Extrait du texte:
◇ ◇ ◇ ◇

COMMISSION CANADIENNE DES DROITS DE LA PERSONNE

La Commission

- et -

COMPAGNIE DES CHEMINS DE FER NATIONAUX DU CANADA

L'intimée

ET:

CINDY RiCHARDS

La plaignante

- et -

COMMISSION CANADIENNE DES DROITS DE LA PERSONNE

La Commission

- et -

COMPAGNIE DES CHEMINS DE FER NATIONAUX DU CANADA

L'intimée

DÉCISION SUR REQUÊTE

2009 TCDP 33
2009/10/23

MEMBRE INSTRUCTEUR : Michel Doucet

[1] Le 9 octobre 2009, le Tribunal canadien des droits de la personne (le TCDP) a donné la directive suivante :

[traduction]

Si l'intimée souhaite soulever des questions sur les coûts dans le cadre de ses arguments relatifs à la contrainte excessive dans l'affaire K. Whyte et C. Richards c. Compagnie des chemins de fer nationaux du Canada, elle fournira toutes les précisions pertinentes au TCDP, à la Commission canadienne des droits de la personne (la CCDP) et à l'avocate des plaignantes au plus tard le 13 octobre 2009.

[2] Le 14 octobre 2009, le TCDP a reçu une lettre de l'avocat de la Compagnie des chemins de fer nationaux du Canada (le CN) visant à clarifier l'exposé des précisions modifié de sa cliente. Cette lettre était ainsi rédigée :

[traduction]

Le CN démontrera que le refus des plaignantes de se réinstaller lui a fait subir une contrainte excessive, en ce qu'il a nui à sa capacité de pallier la pénurie d'employés du personnel roulant à laquelle il faisait face à Vancouver en 2005 et en 2006. Le CN s'appuiera donc sur des documents prouvant la gravité de cette pénurie, montrant notamment l'importance des retards accusés par les trains en partance de la gare du CN à Vancouver. Le genre de travail qui était nécessaire aurait pu être accompli par les plaignantes si celles-ci s'étaient rendues à Vancouver afin de remédier à la pénurie. Ces retards ont à leur tour engendré des coûts que, en partie, le CN n'aurait pas eu à supporter si les plaignantes étaient allées à Vancouver.

◇ ◇ ◇ ◇

Consigne:
Recopiez fidèlement, dans la décision sur requête, le passage qui s'ouvre sur les mots « [1] Le 9 octobre » et se termine par « 13 octobre 2009. ». Ces enregistrements proviennent d'une autre source.

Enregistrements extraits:
◇ ◇ ◇ ◇

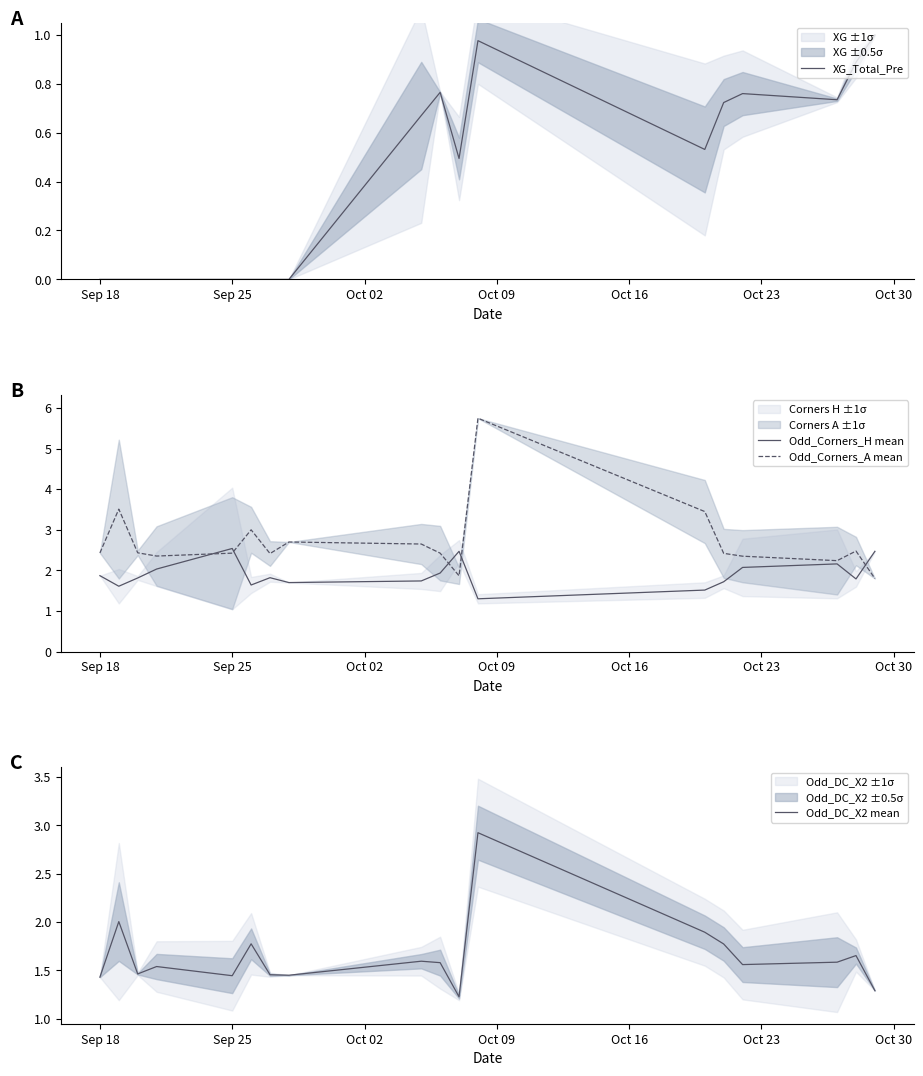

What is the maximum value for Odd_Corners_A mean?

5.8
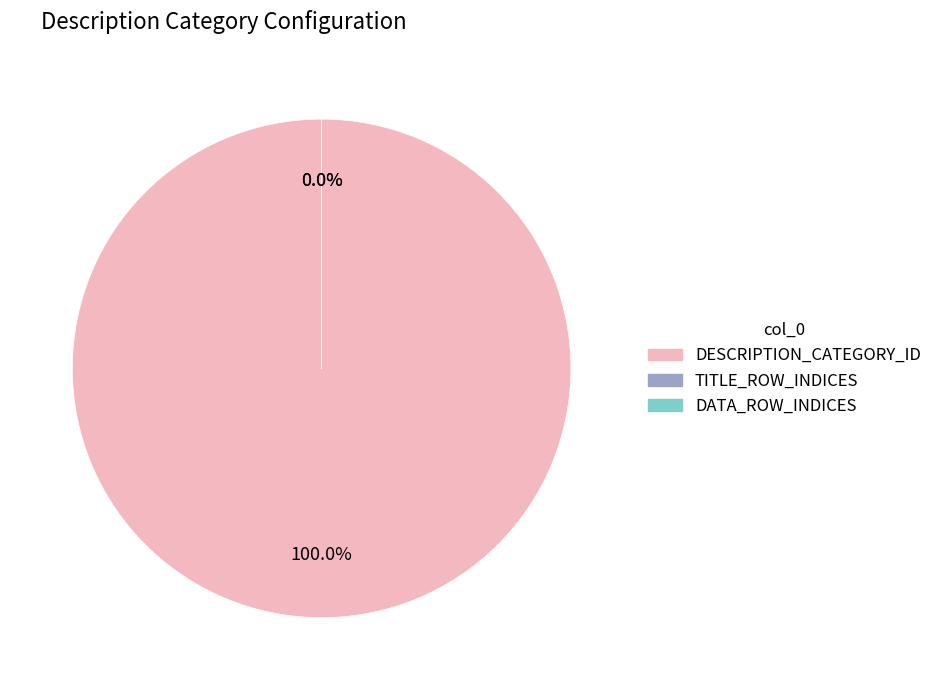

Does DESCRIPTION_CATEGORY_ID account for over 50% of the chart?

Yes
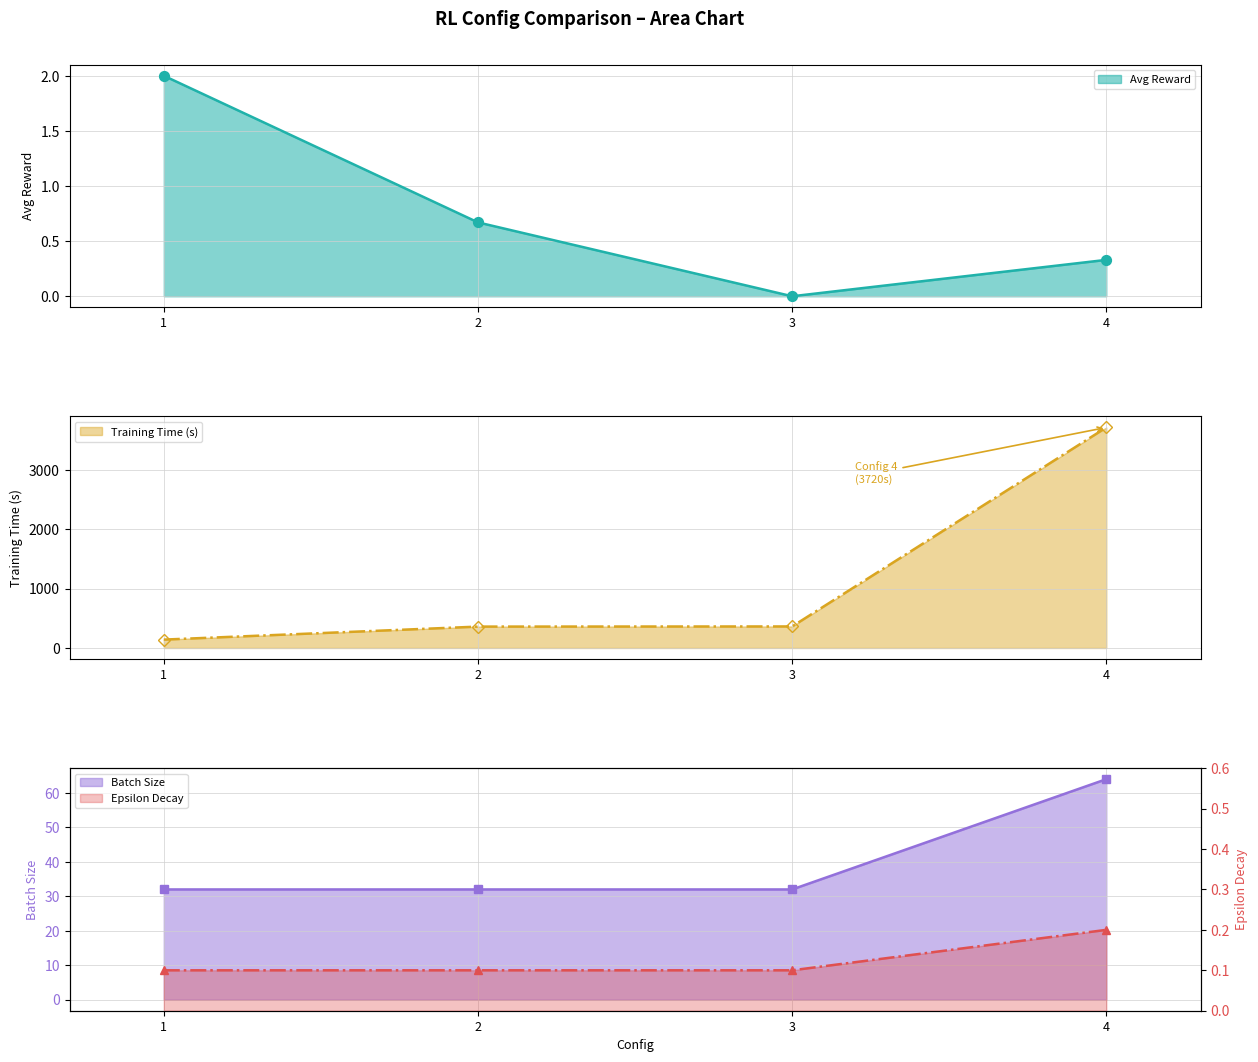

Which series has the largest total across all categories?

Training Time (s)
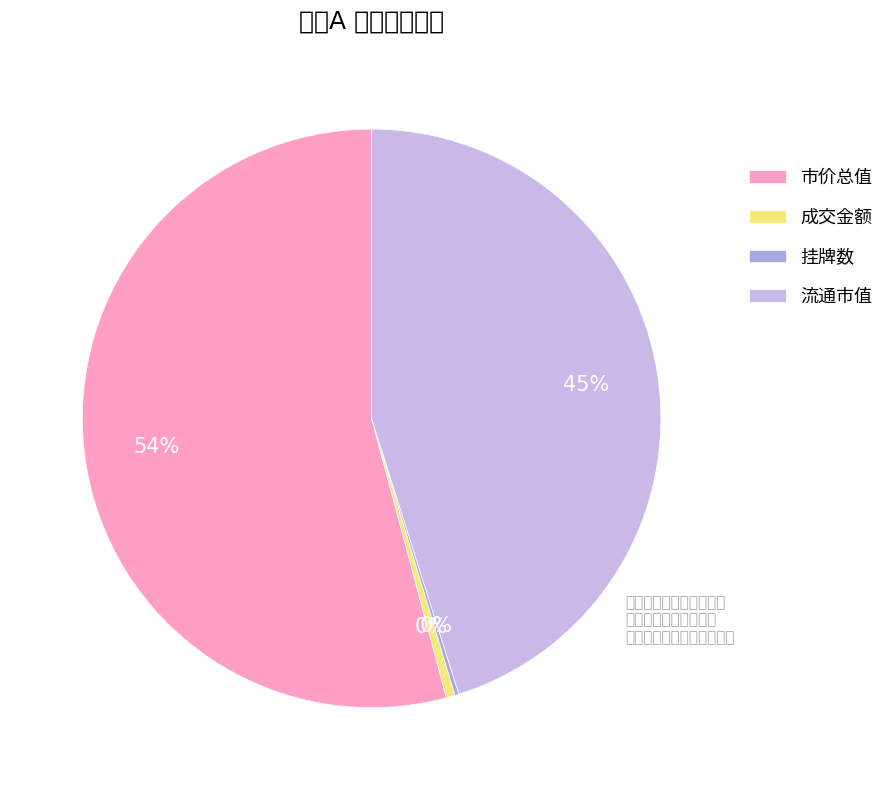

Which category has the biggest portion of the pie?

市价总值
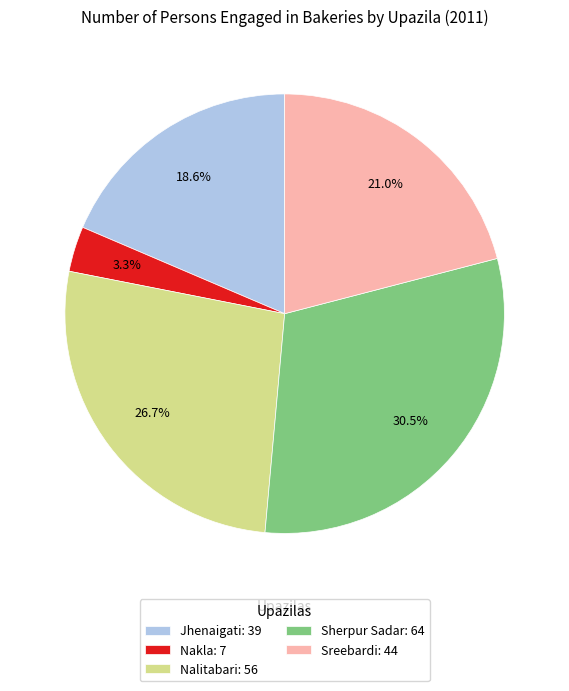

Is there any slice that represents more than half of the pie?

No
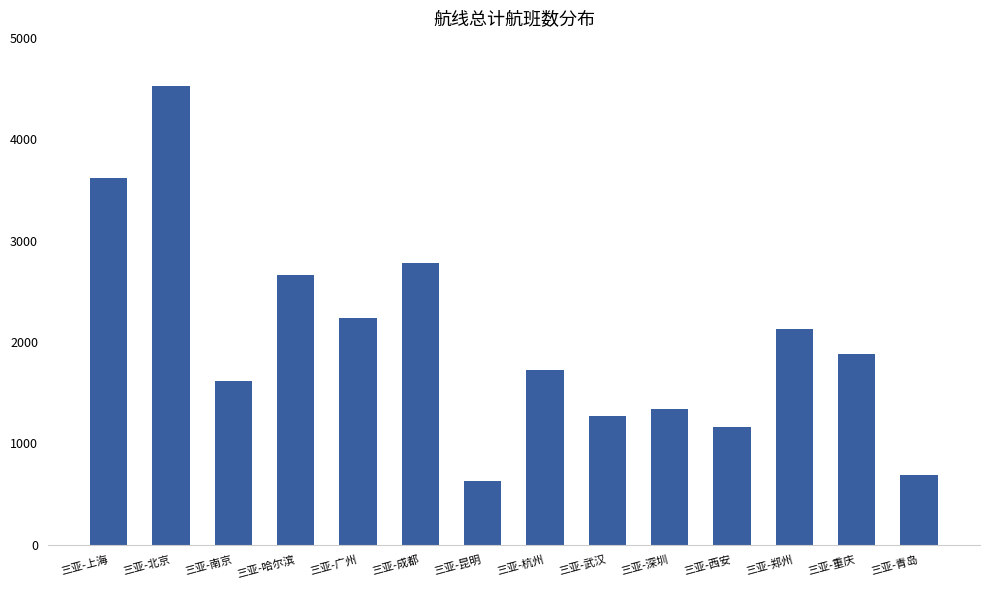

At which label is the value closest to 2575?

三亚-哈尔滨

◇ ◇ ◇ ◇

Réponse rédigée:
[1] Le 9 octobre 2009, le Tribunal canadien des droits de la personne (le TCDP) a donné la directive suivante :

[traduction]

Si l'intimée souhaite soulever des questions sur les coûts dans le cadre de ses arguments relatifs à la contrainte excessive dans l'affaire K. Whyte et C. Richards c. Compagnie des chemins de fer nationaux du Canada, elle fournira toutes les précisions pertinentes au TCDP, à la Commission canadienne des droits de la personne (la CCDP) et à l'avocate des plaignantes au plus tard le 13 octobre 2009.